:: Material for this exercise

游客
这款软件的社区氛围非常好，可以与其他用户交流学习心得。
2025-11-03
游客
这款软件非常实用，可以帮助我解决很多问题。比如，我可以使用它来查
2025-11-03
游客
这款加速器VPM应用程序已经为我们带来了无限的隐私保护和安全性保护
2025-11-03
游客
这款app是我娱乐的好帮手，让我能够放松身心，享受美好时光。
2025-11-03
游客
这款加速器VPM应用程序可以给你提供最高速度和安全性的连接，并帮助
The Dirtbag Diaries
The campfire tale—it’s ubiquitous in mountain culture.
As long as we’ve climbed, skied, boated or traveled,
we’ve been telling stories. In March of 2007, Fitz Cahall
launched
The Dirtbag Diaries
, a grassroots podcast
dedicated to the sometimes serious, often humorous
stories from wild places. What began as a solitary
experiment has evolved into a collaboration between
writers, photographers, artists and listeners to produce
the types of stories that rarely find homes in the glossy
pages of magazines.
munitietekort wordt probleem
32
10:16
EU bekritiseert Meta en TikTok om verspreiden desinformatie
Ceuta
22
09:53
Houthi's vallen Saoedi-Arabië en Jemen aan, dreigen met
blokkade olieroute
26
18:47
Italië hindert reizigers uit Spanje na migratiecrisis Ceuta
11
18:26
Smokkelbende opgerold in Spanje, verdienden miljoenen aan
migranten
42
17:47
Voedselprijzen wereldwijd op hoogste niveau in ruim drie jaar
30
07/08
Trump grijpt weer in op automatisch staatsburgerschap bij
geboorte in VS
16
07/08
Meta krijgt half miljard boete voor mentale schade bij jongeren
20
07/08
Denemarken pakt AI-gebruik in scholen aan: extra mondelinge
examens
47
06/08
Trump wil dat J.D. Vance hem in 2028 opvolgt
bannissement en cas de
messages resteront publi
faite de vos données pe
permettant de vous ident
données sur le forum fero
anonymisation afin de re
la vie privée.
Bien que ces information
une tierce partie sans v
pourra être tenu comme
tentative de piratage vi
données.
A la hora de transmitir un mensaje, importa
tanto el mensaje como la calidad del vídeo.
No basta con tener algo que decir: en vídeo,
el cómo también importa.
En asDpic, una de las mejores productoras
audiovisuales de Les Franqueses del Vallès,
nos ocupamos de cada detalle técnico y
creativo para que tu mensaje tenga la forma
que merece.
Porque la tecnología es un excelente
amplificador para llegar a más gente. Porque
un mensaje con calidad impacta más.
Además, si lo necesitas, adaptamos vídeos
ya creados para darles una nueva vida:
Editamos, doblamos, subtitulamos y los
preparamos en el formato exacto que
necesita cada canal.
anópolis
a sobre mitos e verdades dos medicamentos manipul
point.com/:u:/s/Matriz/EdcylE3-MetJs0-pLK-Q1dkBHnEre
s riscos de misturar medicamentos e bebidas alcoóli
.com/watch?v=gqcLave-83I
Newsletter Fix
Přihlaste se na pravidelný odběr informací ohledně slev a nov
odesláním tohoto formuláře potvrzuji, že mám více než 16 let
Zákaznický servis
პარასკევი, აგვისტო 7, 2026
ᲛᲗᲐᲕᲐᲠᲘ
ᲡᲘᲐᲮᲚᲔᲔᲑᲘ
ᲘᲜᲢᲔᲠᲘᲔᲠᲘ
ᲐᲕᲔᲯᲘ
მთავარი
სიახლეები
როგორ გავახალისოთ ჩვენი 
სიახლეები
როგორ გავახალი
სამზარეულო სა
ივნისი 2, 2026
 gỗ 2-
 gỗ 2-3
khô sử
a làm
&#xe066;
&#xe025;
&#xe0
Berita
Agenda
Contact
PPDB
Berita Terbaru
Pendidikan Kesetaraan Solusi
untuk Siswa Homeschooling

::::

**The problem:**
In these records, tally the lines that contain the string "Spanje", and give only the result.

**Your solution:**
2